- Exercise:
Could you write out the records below exactly as they appear, leaving out any pictures?

- Records provided:
-- Opening Marker --
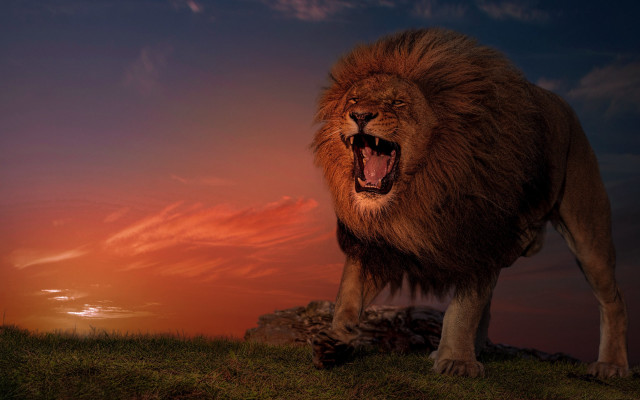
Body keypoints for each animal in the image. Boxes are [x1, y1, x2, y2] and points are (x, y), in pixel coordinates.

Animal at [311, 28, 629, 378]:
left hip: (588, 230)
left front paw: (457, 362)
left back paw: (612, 366)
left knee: (613, 299)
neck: (418, 189)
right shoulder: (376, 240)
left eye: (398, 102)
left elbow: (465, 307)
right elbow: (349, 296)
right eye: (353, 100)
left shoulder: (476, 230)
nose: (360, 115)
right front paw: (336, 340)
-- Closing Marker --
- Answer space:
Body keypoints for each animal in the image. Boxes are [x1, y1, x2, y2] and points are (x, y), in pixel coordinates.

Animal at [311, 28, 629, 378]:
left hip: (588, 230)
left front paw: (457, 362)
left back paw: (612, 366)
left knee: (613, 299)
neck: (418, 189)
right shoulder: (376, 240)
left eye: (398, 102)
left elbow: (465, 307)
right elbow: (349, 296)
right eye: (353, 100)
left shoulder: (476, 230)
nose: (360, 115)
right front paw: (336, 340)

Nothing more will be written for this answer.